Although I abbreviate the entire table to save space, the number of interaction effects at the 10% significant and with different signs under linear and logistic regression specifications is two over 140. Additionally, the number of interaction effects at the 10% significant level only for a specification and not significant at the 10% level for another specification is 18 over 59. These numbers imply consistent results from the two specifications.

6 Conclusion

This study has proposed a basket regression approach to estimate the effects of multiple care service combinations. My empirical analysis has shown that there are only 200 itemsets that are purchased by more than 0.03% of users among more than 16,000 combinations of Japanese long-term at-home care services. I have also shown that some medical and long-term care combinations are positively correlated with the health status of the elderly.

Although my statistical approach has the novelty of handling high-dimensional data for combined care services, my empirical analysis has five shortcomings. Two problems are because of a lack of data. First, I can analyze only limited consumer heterogeneity using claims data. In long-term care, an appropriate choice in services is more patient-specific than it is for medical care. For example, the presence of a co-resident family caregiver can decrease the demand for home care and increase the demand for day care. Because most claims data do not contain information on household characteristics, these notions are beyond the scope of studies based on claims data. This data limitation yields two problems. One problem is that I cannot control these unobserved elements as explanatory variables. The second problem is that I cannot adopt dependent variables other than health status. For example, I cannot analyze the care burden of family members.

Second, as summarized in Sect. 3.5, the data are not based on randomized clinical trials but on actual purchases.
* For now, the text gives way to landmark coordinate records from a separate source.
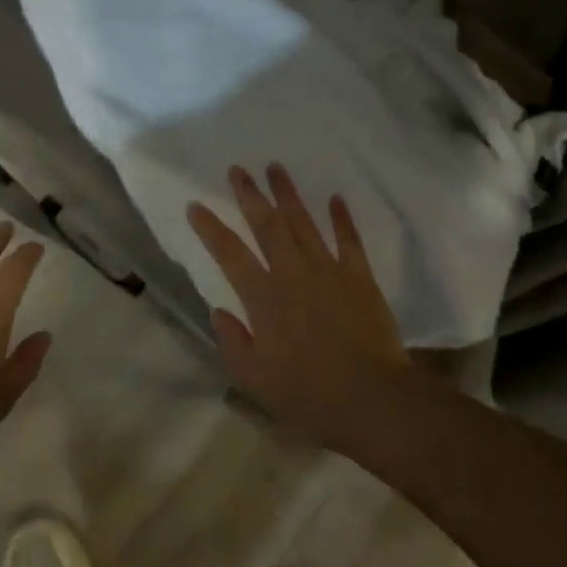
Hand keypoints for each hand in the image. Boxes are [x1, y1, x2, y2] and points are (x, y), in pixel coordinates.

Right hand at [187, 164, 409, 453]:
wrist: (371, 398)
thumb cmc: (309, 395)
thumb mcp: (255, 380)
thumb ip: (232, 342)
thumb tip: (219, 310)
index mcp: (264, 299)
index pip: (230, 254)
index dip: (211, 229)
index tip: (196, 205)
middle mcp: (293, 273)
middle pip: (267, 225)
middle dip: (249, 195)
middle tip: (237, 169)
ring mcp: (329, 270)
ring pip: (304, 222)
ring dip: (288, 194)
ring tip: (275, 168)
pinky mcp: (360, 276)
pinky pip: (348, 239)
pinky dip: (341, 217)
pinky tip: (335, 198)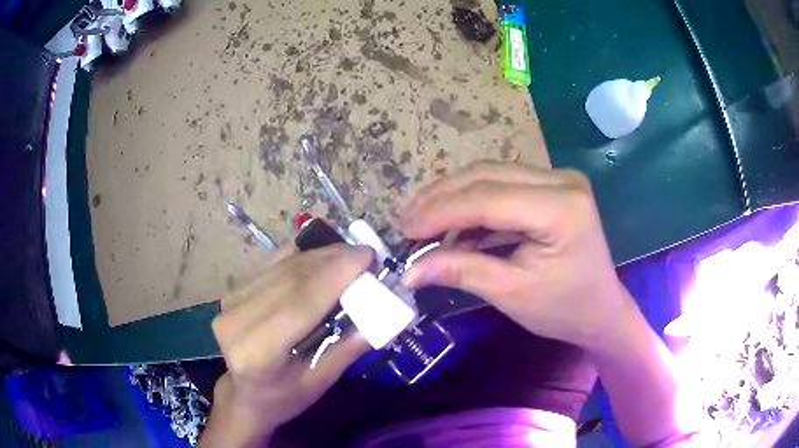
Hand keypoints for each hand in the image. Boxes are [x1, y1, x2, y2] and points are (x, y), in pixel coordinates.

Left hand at [202, 245, 372, 445]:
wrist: (242, 395)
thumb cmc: (282, 398)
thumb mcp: (318, 383)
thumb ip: (347, 349)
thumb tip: (383, 314)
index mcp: (257, 352)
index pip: (300, 302)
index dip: (335, 274)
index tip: (369, 256)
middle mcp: (237, 320)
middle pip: (291, 277)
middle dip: (333, 259)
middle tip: (366, 256)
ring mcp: (230, 302)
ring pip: (282, 266)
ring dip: (319, 256)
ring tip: (349, 258)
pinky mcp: (233, 292)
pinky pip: (273, 265)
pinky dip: (302, 259)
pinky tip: (321, 262)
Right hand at [400, 161, 633, 351]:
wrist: (601, 310)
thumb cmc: (563, 309)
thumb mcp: (511, 294)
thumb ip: (462, 271)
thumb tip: (410, 270)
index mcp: (561, 208)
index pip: (487, 198)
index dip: (439, 211)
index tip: (403, 229)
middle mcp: (561, 180)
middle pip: (485, 175)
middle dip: (440, 198)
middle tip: (405, 221)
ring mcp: (558, 178)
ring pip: (489, 174)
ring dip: (452, 196)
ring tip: (420, 220)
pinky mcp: (551, 186)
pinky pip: (502, 184)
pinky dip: (472, 202)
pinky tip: (450, 222)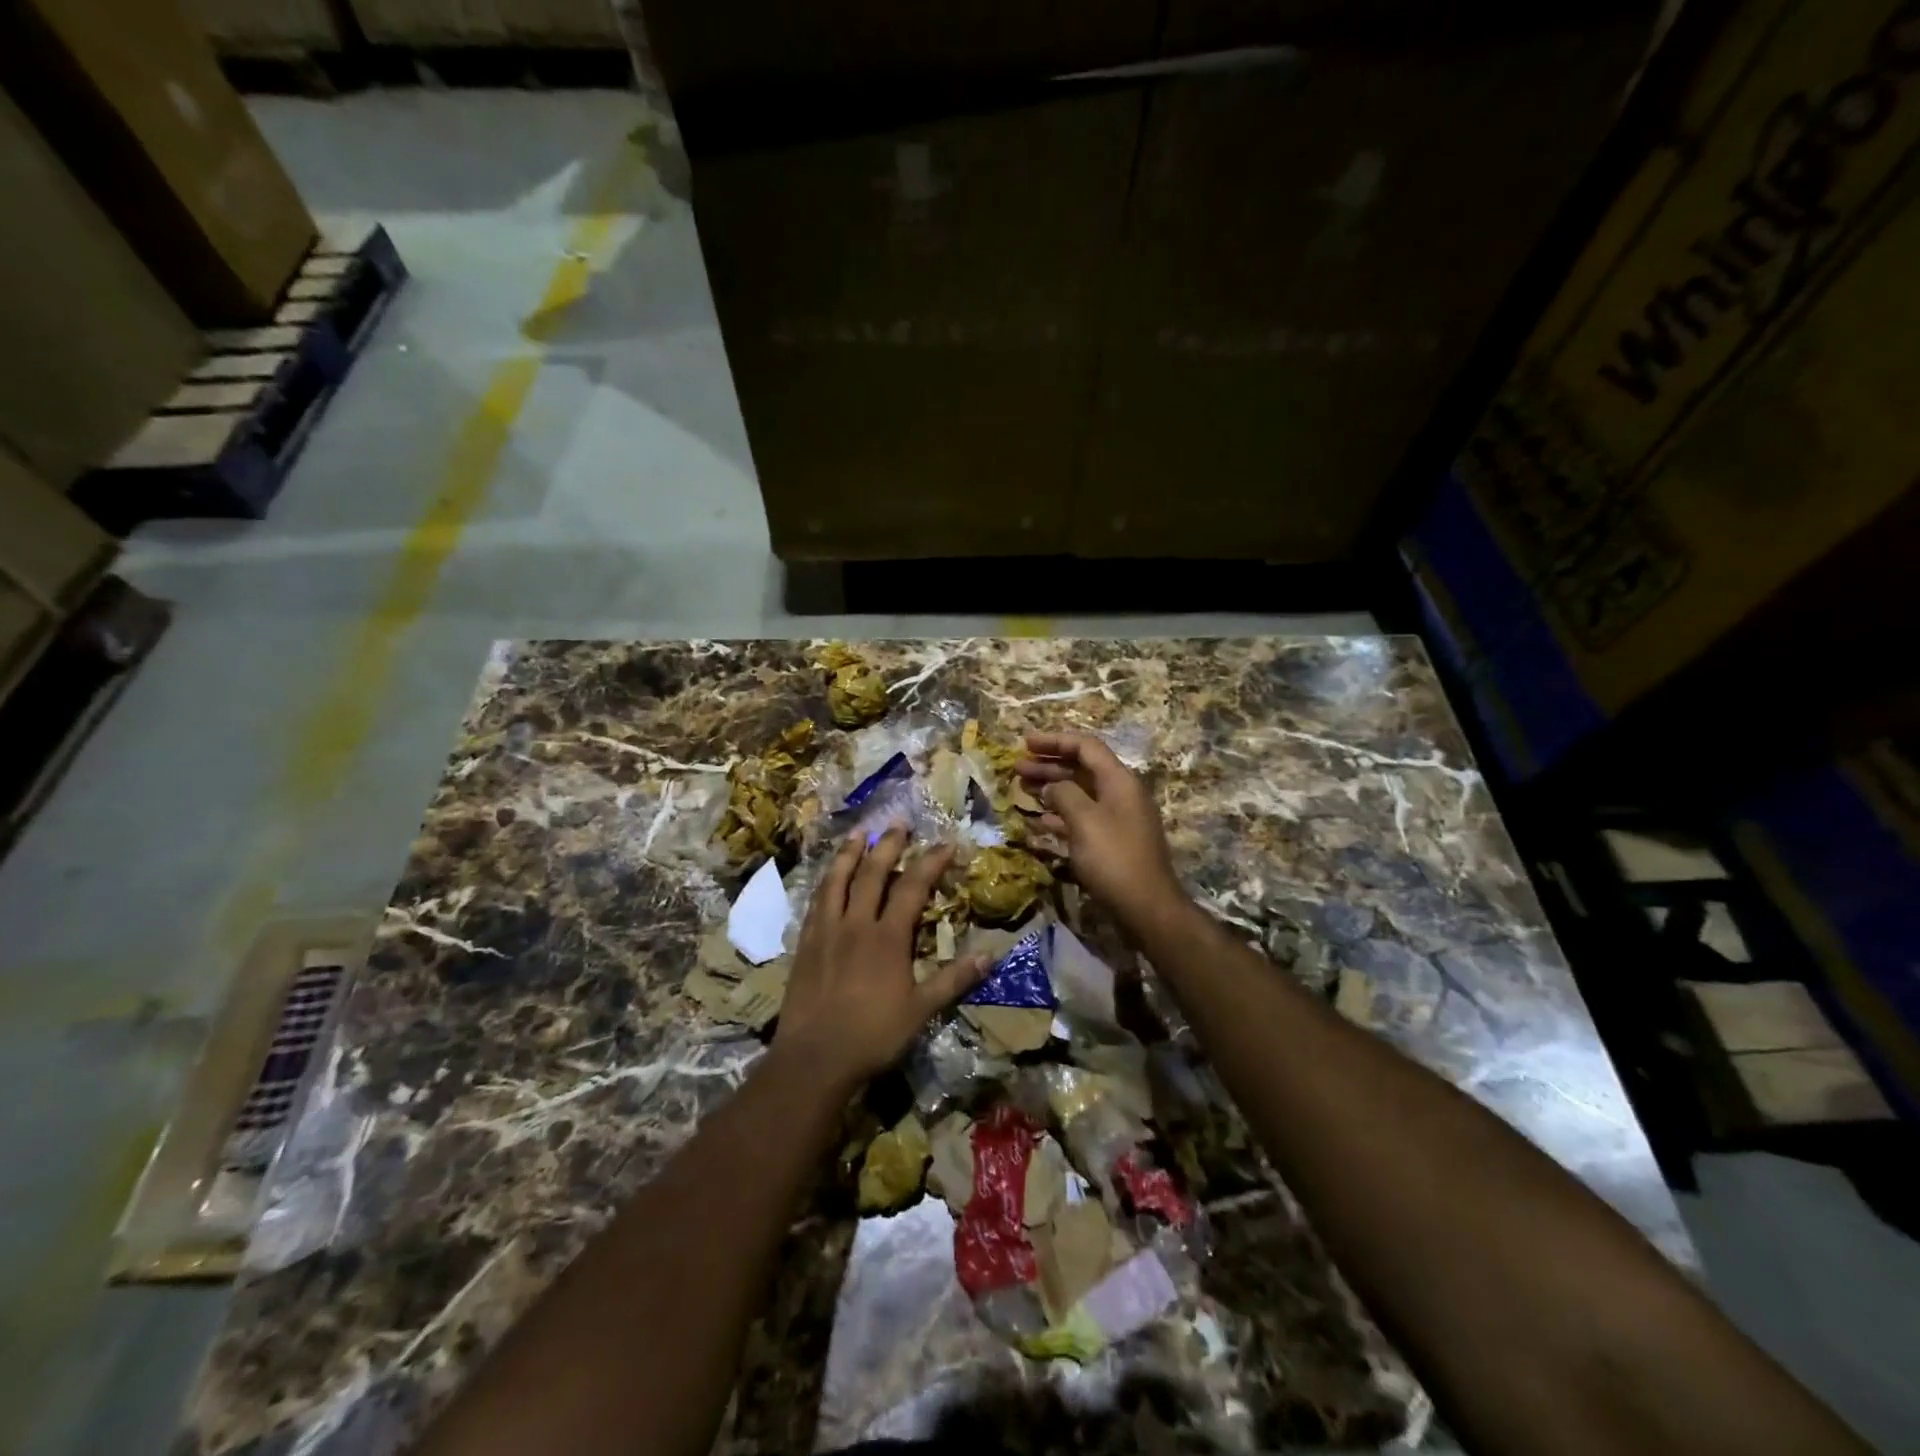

An important shortcoming is the possible endogeneity of care service choices. The choice of services might be correlated with unobserved individual characteristics such as income, which is also likely to affect health status. In this study, I do not consider the endogeneity problem because the estimation problem is already complicated without considering such a problem. Further studies in this field based on recent econometric achievement on high-dimensional treatment effect estimation, such as Belloni et al. (2017), must be meaningful.

Third, an important shortcoming of this study is that I do not analyze medical sectors because I have no access to information on health insurance claims. Considering my finding on the importance of medical care services to long-term care, future research using both medical and long-term care claims data would provide considerable implications.

Fourth, I cannot analyze health status, which is beyond the scope of care-need levels owing to the data. For example, my data contain only elders who are assigned some care-need level and do not always include clear information on the reasons for attrition, such as transitions from at-home care to institutional long-term care, hospital care, or death, as mentioned in Sect. 4.2. To tackle this problem, Fu and Noguchi (2019) recently provided an analysis of data created by data linkage on the claims data of Japanese LTCI and vital statistics to merge information on death. With such a detailed dataset, a more detailed analysis of health transition is possible.

In addition to the problems of limited data, I have a technical problem. The fifth problem is that the scope of this research depends on whether various treatment options are used, whereas claims data generally include information on the volume of used care as continuous variables. Thus, because the interaction of continuous variables is beyond the scope of the basket regression proposed here, it remains a future task.